Purtroppo, l’approssimazione dei metodi cronologici di datazione fa sì che le trasformazioni climatiche del passato non siano facilmente confrontabili con quelle riferite all’epoca storica. L’analisi dei mutamenti climatici del passato desunta dallo studio geologico fornisce informazioni realistiche sul futuro del pianeta, ma la risoluzione temporale è limitata per ciò che concerne eventi sviluppati alla scala sub-millenaria.
Le ricerche in corso sulla ciclicità climatica a scala millenaria e secolare suggeriscono che nell’immediato futuro l’origine, la distribuzione e la localizzazione delle correnti marine profonde negli oceani, e in modo particolare della corrente profonda che si forma nell’Atlantico settentrionale e di quella circum-antartica, svolgeranno un ruolo fondamentale nel governare i mutamenti climatici.
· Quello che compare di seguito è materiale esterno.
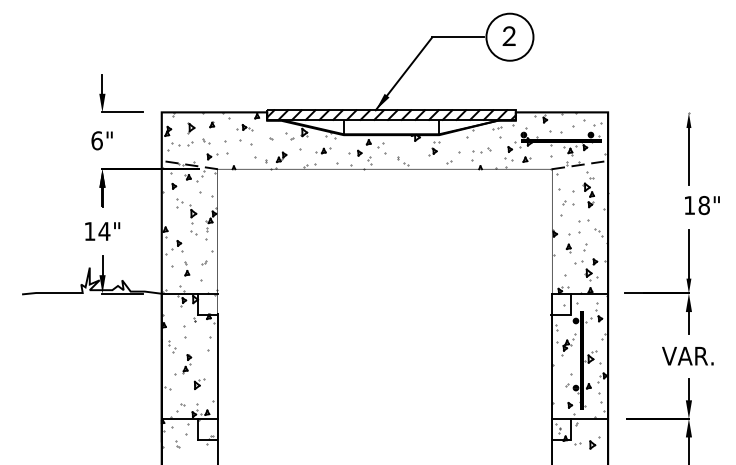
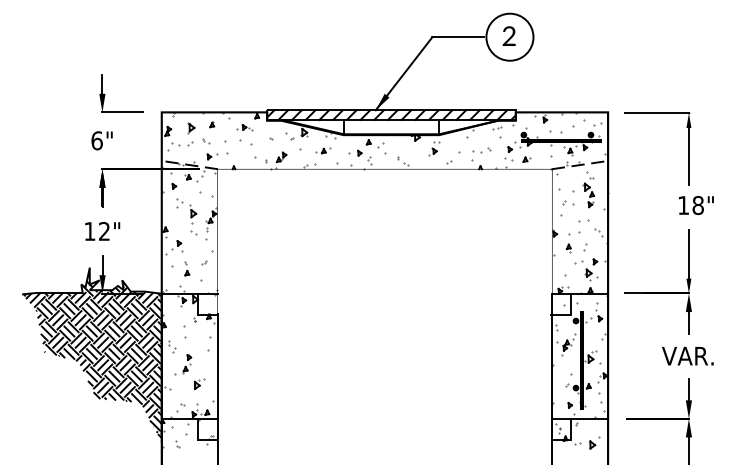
line at (657, 113): none -> present
text at (702, 205) position: (702, 205) -> (696, 205)
text at (104, 231): 14" -> 12"
hatch at (92, 353): none -> present
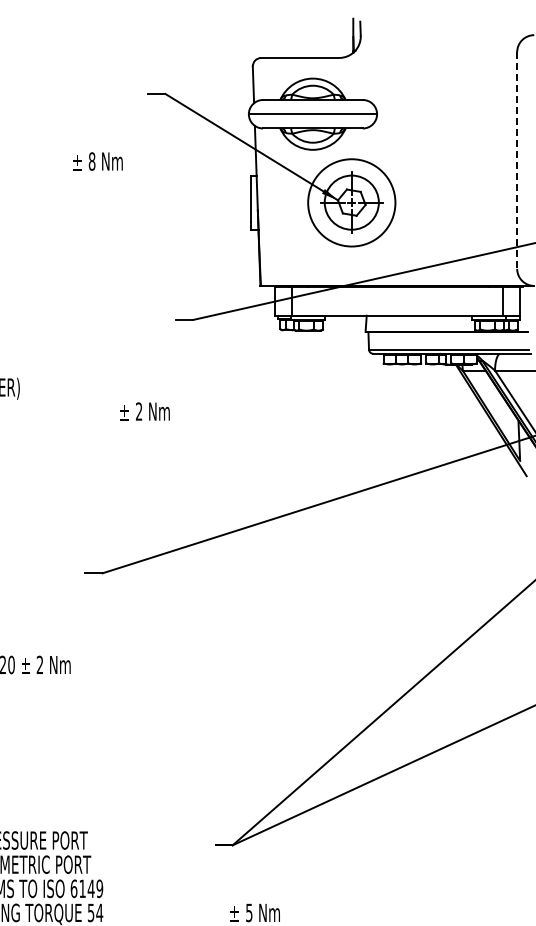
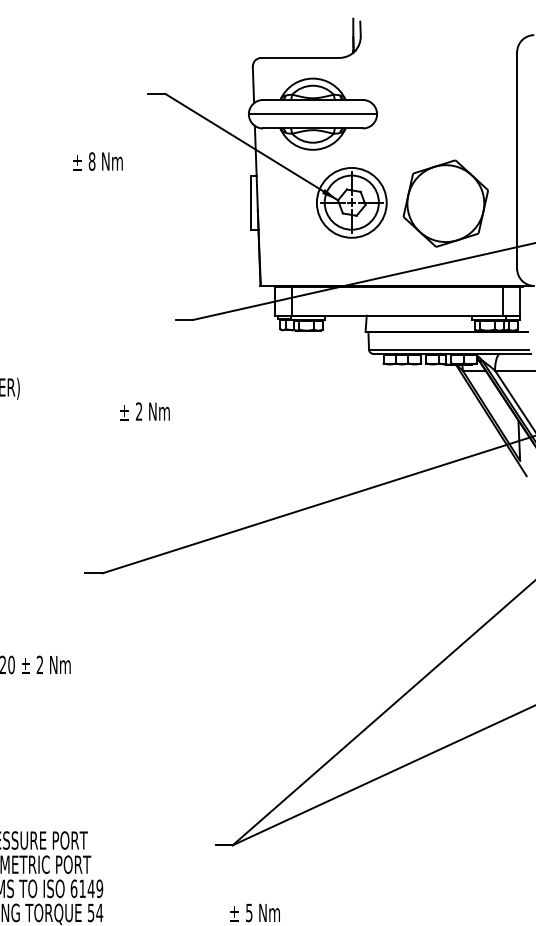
line at (517, 161): dashed -> solid
circle at (351, 202) diameter: 87 px -> 70 px
part at (445, 203): none -> present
Il parziale scioglimento delle calotte polari causato dal riscaldamento di origine antropica potrebbe creare squilibrio negli apporti di acque dolci agli oceani, entrando in interferenza con la ciclicità climatica naturale ad alta frequenza, con conseguenze imprevedibili.

In un periodo in cui si parla quasi esclusivamente di global warming, forse non tutti sanno - ironia della sorte – che sulla base della teoria milankoviana il pianeta Terra sta naturalmente completando l’arco di un periodo caldo, interglaciale. La durata di questa fase, per analogia con i cicli immediatamente precedenti quello attuale, dovrebbe essere compresa tra 8000 e 15.000 anni. Se facciamo corrispondere all’inizio dell’Olocene, ossia al termine dell’ultima pulsazione fredda (lo Younger Dryas) l’inizio della fase calda che stiamo vivendo e se la teoria milankoviana è corretta, nel giro di pochi secoli o, al massimo, di 4000 anni cominceremo a muoverci, sia pure molto lentamente, verso una nuova fase glaciale. Questa si svilupperà attraverso un progressivo, ma inesorabile abbassamento delle temperature, che culminerà in una nuova glaciazione, tra circa 90.000 anni. Sarà così saggio l’uomo da consentire al pianeta il completamento del suo ciclo naturale?